• [Records excerpted from a collection]

──────

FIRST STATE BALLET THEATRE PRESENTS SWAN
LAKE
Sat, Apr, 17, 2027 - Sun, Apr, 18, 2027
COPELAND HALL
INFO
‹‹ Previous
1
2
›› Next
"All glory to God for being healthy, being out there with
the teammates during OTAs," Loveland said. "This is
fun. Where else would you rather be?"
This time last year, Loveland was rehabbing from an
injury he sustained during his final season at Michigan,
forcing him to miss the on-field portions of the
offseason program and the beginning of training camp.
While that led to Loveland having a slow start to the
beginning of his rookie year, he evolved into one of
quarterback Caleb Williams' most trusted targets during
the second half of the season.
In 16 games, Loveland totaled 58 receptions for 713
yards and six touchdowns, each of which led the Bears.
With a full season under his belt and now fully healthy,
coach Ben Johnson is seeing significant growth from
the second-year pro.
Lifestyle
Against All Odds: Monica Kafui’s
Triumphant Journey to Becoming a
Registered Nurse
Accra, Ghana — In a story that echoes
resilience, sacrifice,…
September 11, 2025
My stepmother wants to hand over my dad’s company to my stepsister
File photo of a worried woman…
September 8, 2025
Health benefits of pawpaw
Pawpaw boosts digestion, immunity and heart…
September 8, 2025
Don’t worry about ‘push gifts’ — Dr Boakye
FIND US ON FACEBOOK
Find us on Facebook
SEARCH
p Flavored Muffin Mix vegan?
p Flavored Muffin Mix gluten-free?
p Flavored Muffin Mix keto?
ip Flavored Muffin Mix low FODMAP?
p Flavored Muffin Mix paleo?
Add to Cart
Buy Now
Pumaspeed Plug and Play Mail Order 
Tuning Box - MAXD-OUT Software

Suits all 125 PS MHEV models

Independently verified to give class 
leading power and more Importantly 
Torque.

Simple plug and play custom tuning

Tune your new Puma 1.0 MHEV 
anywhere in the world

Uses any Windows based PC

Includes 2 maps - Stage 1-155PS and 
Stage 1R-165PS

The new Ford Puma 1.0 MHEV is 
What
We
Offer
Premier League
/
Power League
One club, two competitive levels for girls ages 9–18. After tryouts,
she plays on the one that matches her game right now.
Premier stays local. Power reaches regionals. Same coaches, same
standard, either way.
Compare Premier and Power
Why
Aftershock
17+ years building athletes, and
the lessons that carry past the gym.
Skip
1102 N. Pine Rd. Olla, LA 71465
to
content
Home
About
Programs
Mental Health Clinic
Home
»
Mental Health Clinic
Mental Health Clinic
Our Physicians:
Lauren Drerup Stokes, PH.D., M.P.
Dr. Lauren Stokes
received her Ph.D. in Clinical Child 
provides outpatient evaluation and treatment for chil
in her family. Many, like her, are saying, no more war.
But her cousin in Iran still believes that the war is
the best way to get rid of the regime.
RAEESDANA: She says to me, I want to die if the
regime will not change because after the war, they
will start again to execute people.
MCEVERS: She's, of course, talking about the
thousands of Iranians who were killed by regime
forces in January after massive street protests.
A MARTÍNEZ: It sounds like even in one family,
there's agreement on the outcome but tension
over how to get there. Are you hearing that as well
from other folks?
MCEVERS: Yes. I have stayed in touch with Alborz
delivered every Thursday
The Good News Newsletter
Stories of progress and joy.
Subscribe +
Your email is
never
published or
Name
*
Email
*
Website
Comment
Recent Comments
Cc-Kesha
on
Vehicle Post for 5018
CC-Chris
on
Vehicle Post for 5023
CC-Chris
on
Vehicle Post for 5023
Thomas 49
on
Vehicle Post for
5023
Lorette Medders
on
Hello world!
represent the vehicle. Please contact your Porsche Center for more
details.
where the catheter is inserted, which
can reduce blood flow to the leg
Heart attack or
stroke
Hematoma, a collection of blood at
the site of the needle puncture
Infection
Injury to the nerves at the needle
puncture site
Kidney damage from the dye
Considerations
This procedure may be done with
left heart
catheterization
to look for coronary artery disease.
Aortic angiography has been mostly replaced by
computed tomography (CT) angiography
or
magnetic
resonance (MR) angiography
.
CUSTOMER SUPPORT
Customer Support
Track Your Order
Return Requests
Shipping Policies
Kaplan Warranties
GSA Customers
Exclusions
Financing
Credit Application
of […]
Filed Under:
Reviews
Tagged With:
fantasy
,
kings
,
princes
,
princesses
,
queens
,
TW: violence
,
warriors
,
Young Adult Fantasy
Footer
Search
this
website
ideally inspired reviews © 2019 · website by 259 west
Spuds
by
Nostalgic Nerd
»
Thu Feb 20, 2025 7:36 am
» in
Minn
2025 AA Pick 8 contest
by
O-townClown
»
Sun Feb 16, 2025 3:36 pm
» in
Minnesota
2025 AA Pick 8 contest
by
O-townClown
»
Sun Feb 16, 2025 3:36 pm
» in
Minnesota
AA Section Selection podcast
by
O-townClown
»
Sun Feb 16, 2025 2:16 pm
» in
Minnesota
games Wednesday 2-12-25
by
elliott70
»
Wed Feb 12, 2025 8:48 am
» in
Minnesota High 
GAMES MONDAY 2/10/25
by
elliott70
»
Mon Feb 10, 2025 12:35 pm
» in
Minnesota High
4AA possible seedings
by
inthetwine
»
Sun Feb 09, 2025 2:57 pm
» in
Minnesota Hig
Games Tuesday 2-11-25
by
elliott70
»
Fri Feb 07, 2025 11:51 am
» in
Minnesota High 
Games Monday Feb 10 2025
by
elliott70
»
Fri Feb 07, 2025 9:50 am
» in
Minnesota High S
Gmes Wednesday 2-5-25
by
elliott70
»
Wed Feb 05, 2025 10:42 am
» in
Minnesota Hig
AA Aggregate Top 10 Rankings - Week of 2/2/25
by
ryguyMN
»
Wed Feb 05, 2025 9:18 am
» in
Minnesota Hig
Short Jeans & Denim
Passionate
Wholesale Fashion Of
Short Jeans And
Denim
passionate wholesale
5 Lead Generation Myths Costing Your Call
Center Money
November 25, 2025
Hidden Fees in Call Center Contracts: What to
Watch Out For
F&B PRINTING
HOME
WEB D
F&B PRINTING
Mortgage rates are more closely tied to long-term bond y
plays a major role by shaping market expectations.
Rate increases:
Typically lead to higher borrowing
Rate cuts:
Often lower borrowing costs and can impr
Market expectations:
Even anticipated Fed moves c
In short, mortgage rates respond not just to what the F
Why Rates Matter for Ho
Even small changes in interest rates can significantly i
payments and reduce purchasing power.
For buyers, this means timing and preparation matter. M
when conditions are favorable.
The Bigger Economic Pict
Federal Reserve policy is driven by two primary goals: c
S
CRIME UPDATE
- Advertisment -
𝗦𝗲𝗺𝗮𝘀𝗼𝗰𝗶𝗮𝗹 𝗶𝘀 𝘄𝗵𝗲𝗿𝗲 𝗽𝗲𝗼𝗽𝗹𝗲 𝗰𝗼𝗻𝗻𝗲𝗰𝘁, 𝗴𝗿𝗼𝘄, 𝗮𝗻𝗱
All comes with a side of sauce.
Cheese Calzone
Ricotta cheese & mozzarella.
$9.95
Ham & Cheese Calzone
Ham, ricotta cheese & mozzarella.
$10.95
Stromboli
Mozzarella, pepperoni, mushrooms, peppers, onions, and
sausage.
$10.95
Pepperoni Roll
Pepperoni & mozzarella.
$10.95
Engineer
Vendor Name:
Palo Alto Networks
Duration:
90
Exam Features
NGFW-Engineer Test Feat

──────

• [PROBLEM DESCRIPTION] Return the data from the top line through the bottom line exactly.

• [RESULT OF THIS TASK]
FIRST STATE BALLET THEATRE PRESENTS SWAN
LAKE
Sat, Apr, 17, 2027 - Sun, Apr, 18, 2027
COPELAND HALL
INFO
‹‹ Previous
1
2
›› Next
"All glory to God for being healthy, being out there with
the teammates during OTAs," Loveland said. "This is
fun. Where else would you rather be?"
This time last year, Loveland was rehabbing from an
injury he sustained during his final season at Michigan,
forcing him to miss the on-field portions of the
offseason program and the beginning of training camp.
While that led to Loveland having a slow start to the
beginning of his rookie year, he evolved into one of
quarterback Caleb Williams' most trusted targets during
the second half of the season.
In 16 games, Loveland totaled 58 receptions for 713
yards and six touchdowns, each of which led the Bears.
With a full season under his belt and now fully healthy,
coach Ben Johnson is seeing significant growth from
the second-year pro.
Lifestyle
Against All Odds: Monica Kafui’s
Triumphant Journey to Becoming a
Registered Nurse
Accra, Ghana — In a story that echoes
resilience, sacrifice,…
September 11, 2025
My stepmother wants to hand over my dad’s company to my stepsister
File photo of a worried woman…
September 8, 2025
Health benefits of pawpaw
Pawpaw boosts digestion, immunity and heart…
September 8, 2025
Don’t worry about ‘push gifts’ — Dr Boakye
FIND US ON FACEBOOK
Find us on Facebook
SEARCH
p Flavored Muffin Mix vegan?
p Flavored Muffin Mix gluten-free?
p Flavored Muffin Mix keto?
ip Flavored Muffin Mix low FODMAP?
p Flavored Muffin Mix paleo?
Add to Cart
Buy Now
Pumaspeed Plug and Play Mail Order 
Tuning Box - MAXD-OUT Software

Suits all 125 PS MHEV models

Independently verified to give class 
leading power and more Importantly 
Torque.

Simple plug and play custom tuning

Tune your new Puma 1.0 MHEV 
anywhere in the world

Uses any Windows based PC

Includes 2 maps - Stage 1-155PS and 
Stage 1R-165PS

The new Ford Puma 1.0 MHEV is 
What
We
Offer
Premier League
/
Power League
One club, two competitive levels for girls ages 9–18. After tryouts,
she plays on the one that matches her game right now.
Premier stays local. Power reaches regionals. Same coaches, same
standard, either way.
Compare Premier and Power
Why
Aftershock
17+ years building athletes, and
the lessons that carry past the gym.
Skip
1102 N. Pine Rd. Olla, LA 71465
to
content
Home
About
Programs
Mental Health Clinic
Home
»
Mental Health Clinic
Mental Health Clinic
Our Physicians:
Lauren Drerup Stokes, PH.D., M.P.
Dr. Lauren Stokes
received her Ph.D. in Clinical Child 
provides outpatient evaluation and treatment for chil
in her family. Many, like her, are saying, no more war.
But her cousin in Iran still believes that the war is
the best way to get rid of the regime.
RAEESDANA: She says to me, I want to die if the
regime will not change because after the war, they
will start again to execute people.
MCEVERS: She's, of course, talking about the
thousands of Iranians who were killed by regime
forces in January after massive street protests.
A MARTÍNEZ: It sounds like even in one family,
there's agreement on the outcome but tension
over how to get there. Are you hearing that as well
from other folks?
MCEVERS: Yes. I have stayed in touch with Alborz
delivered every Thursday
The Good News Newsletter
Stories of progress and joy.
Subscribe +
Your email is
never
published or
Name
*
Email
*
Website
Comment
Recent Comments
Cc-Kesha
on
Vehicle Post for 5018
CC-Chris
on
Vehicle Post for 5023
CC-Chris
on
Vehicle Post for 5023
Thomas 49
on
Vehicle Post for
5023
Lorette Medders
on
Hello world!
represent the vehicle. Please contact your Porsche Center for more
details.
where the catheter is inserted, which
can reduce blood flow to the leg
Heart attack or
stroke
Hematoma, a collection of blood at
the site of the needle puncture
Infection
Injury to the nerves at the needle
puncture site
Kidney damage from the dye
Considerations
This procedure may be done with
left heart
catheterization
to look for coronary artery disease.
Aortic angiography has been mostly replaced by
computed tomography (CT) angiography
or
magnetic
resonance (MR) angiography
.
CUSTOMER SUPPORT
Customer Support
Track Your Order
Return Requests
Shipping Policies
Kaplan Warranties
GSA Customers
Exclusions
Financing
Credit Application
of […]
Filed Under:
Reviews
Tagged With:
fantasy
,
kings
,
princes
,
princesses
,
queens
,
TW: violence
,
warriors
,
Young Adult Fantasy
Footer
Search
this
website
ideally inspired reviews © 2019 · website by 259 west
Spuds
by
Nostalgic Nerd
»
Thu Feb 20, 2025 7:36 am
» in
Minn
2025 AA Pick 8 contest
by
O-townClown
»
Sun Feb 16, 2025 3:36 pm
» in
Minnesota
2025 AA Pick 8 contest
by
O-townClown
»
Sun Feb 16, 2025 3:36 pm
» in
Minnesota
AA Section Selection podcast
by
O-townClown
»
Sun Feb 16, 2025 2:16 pm
» in
Minnesota
games Wednesday 2-12-25
by
elliott70
»
Wed Feb 12, 2025 8:48 am
» in
Minnesota High 
GAMES MONDAY 2/10/25
by
elliott70
»
Mon Feb 10, 2025 12:35 pm
» in
Minnesota High
4AA possible seedings
by
inthetwine
»
Sun Feb 09, 2025 2:57 pm
» in
Minnesota Hig
Games Tuesday 2-11-25
by
elliott70
»
Fri Feb 07, 2025 11:51 am
» in
Minnesota High 
Games Monday Feb 10 2025
by
elliott70
»
Fri Feb 07, 2025 9:50 am
» in
Minnesota High S
Gmes Wednesday 2-5-25
by
elliott70
»
Wed Feb 05, 2025 10:42 am
» in
Minnesota Hig
AA Aggregate Top 10 Rankings - Week of 2/2/25
by
ryguyMN
»
Wed Feb 05, 2025 9:18 am
» in
Minnesota Hig
Short Jeans & Denim
Passionate
Wholesale Fashion Of
Short Jeans And
Denim
passionate wholesale
5 Lead Generation Myths Costing Your Call
Center Money
November 25, 2025
Hidden Fees in Call Center Contracts: What to
Watch Out For
F&B PRINTING
HOME
WEB D
F&B PRINTING
Mortgage rates are more closely tied to long-term bond y
plays a major role by shaping market expectations.
Rate increases:
Typically lead to higher borrowing
Rate cuts:
Often lower borrowing costs and can impr
Market expectations:
Even anticipated Fed moves c
In short, mortgage rates respond not just to what the F
Why Rates Matter for Ho
Even small changes in interest rates can significantly i
payments and reduce purchasing power.
For buyers, this means timing and preparation matter. M
when conditions are favorable.
The Bigger Economic Pict
Federal Reserve policy is driven by two primary goals: c
S
CRIME UPDATE
- Advertisment -
𝗦𝗲𝗺𝗮𝘀𝗼𝗰𝗶𝗮𝗹 𝗶𝘀 𝘄𝗵𝗲𝗿𝗲 𝗽𝗲𝗼𝗽𝗹𝗲 𝗰𝗼𝗻𝗻𝗲𝗰𝘁, 𝗴𝗿𝗼𝘄, 𝗮𝗻𝗱
All comes with a side of sauce.
Cheese Calzone
Ricotta cheese & mozzarella.
$9.95
Ham & Cheese Calzone
Ham, ricotta cheese & mozzarella.
$10.95
Stromboli
Mozzarella, pepperoni, mushrooms, peppers, onions, and
sausage.
$10.95
Pepperoni Roll
Pepperoni & mozzarella.
$10.95
Engineer
Vendor Name:
Palo Alto Networks
Duration:
90
Exam Features
NGFW-Engineer Test Feat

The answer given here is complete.